■ **LISTED RECORDS**
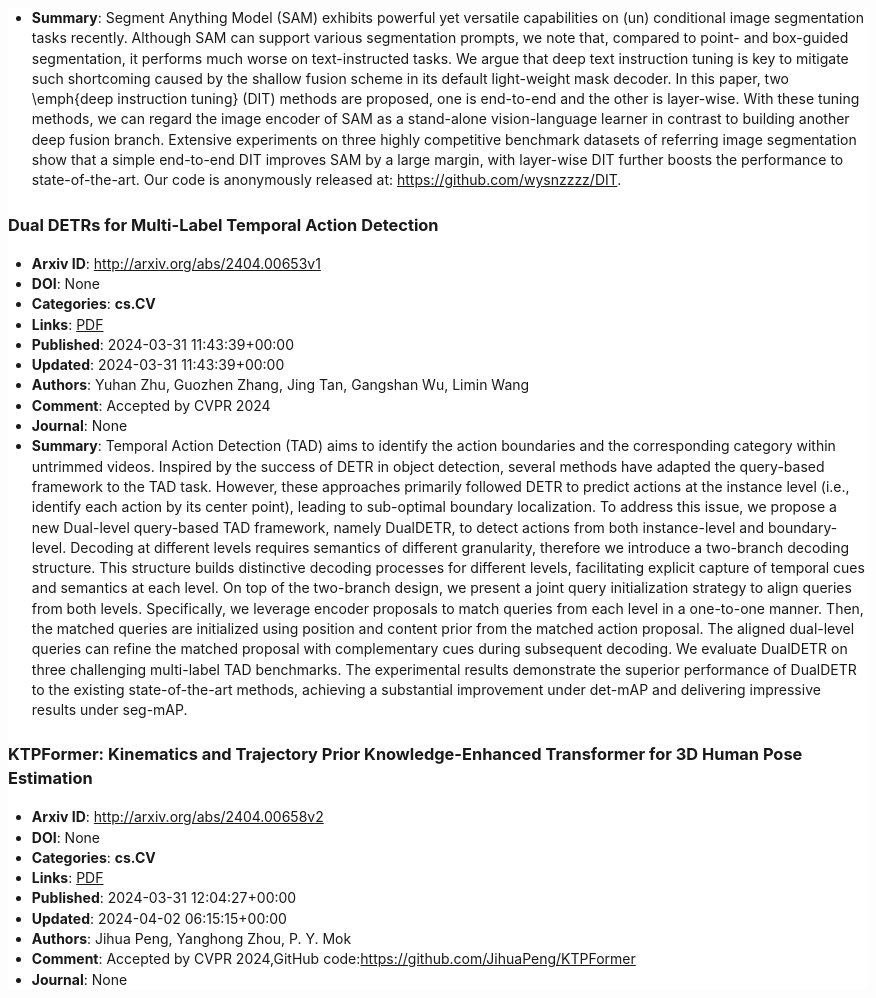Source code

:- **Summary**: Segment Anything Model (SAM) exhibits powerful yet versatile capabilities on (un) conditional image segmentation tasks recently. Although SAM can support various segmentation prompts, we note that, compared to point- and box-guided segmentation, it performs much worse on text-instructed tasks. We argue that deep text instruction tuning is key to mitigate such shortcoming caused by the shallow fusion scheme in its default light-weight mask decoder. In this paper, two \emph{deep instruction tuning} (DIT) methods are proposed, one is end-to-end and the other is layer-wise. With these tuning methods, we can regard the image encoder of SAM as a stand-alone vision-language learner in contrast to building another deep fusion branch. Extensive experiments on three highly competitive benchmark datasets of referring image segmentation show that a simple end-to-end DIT improves SAM by a large margin, with layer-wise DIT further boosts the performance to state-of-the-art. Our code is anonymously released at: https://github.com/wysnzzzz/DIT.



### Dual DETRs for Multi-Label Temporal Action Detection
- **Arxiv ID**: http://arxiv.org/abs/2404.00653v1
- **DOI**: None
- **Categories**: **cs.CV**
- **Links**: [PDF](http://arxiv.org/pdf/2404.00653v1)
- **Published**: 2024-03-31 11:43:39+00:00
- **Updated**: 2024-03-31 11:43:39+00:00
- **Authors**: Yuhan Zhu, Guozhen Zhang, Jing Tan, Gangshan Wu, Limin Wang
- **Comment**: Accepted by CVPR 2024
- **Journal**: None
- **Summary**: Temporal Action Detection (TAD) aims to identify the action boundaries and the corresponding category within untrimmed videos. Inspired by the success of DETR in object detection, several methods have adapted the query-based framework to the TAD task. However, these approaches primarily followed DETR to predict actions at the instance level (i.e., identify each action by its center point), leading to sub-optimal boundary localization. To address this issue, we propose a new Dual-level query-based TAD framework, namely DualDETR, to detect actions from both instance-level and boundary-level. Decoding at different levels requires semantics of different granularity, therefore we introduce a two-branch decoding structure. This structure builds distinctive decoding processes for different levels, facilitating explicit capture of temporal cues and semantics at each level. On top of the two-branch design, we present a joint query initialization strategy to align queries from both levels. Specifically, we leverage encoder proposals to match queries from each level in a one-to-one manner. Then, the matched queries are initialized using position and content prior from the matched action proposal. The aligned dual-level queries can refine the matched proposal with complementary cues during subsequent decoding. We evaluate DualDETR on three challenging multi-label TAD benchmarks. The experimental results demonstrate the superior performance of DualDETR to the existing state-of-the-art methods, achieving a substantial improvement under det-mAP and delivering impressive results under seg-mAP.



### KTPFormer: Kinematics and Trajectory Prior Knowledge-Enhanced Transformer for 3D Human Pose Estimation
- **Arxiv ID**: http://arxiv.org/abs/2404.00658v2
- **DOI**: None
- **Categories**: **cs.CV**
- **Links**: [PDF](http://arxiv.org/pdf/2404.00658v2)
- **Published**: 2024-03-31 12:04:27+00:00
- **Updated**: 2024-04-02 06:15:15+00:00
- **Authors**: Jihua Peng, Yanghong Zhou, P. Y. Mok
- **Comment**: Accepted by CVPR 2024,GitHub
  code:https://github.com/JihuaPeng/KTPFormer
- **Journal**: None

■ **TO-DO ITEM**
Using the listing above, work out how many lines contain the string "Published" and return only that number.

■ **ANSWER TO THE PROBLEM**
2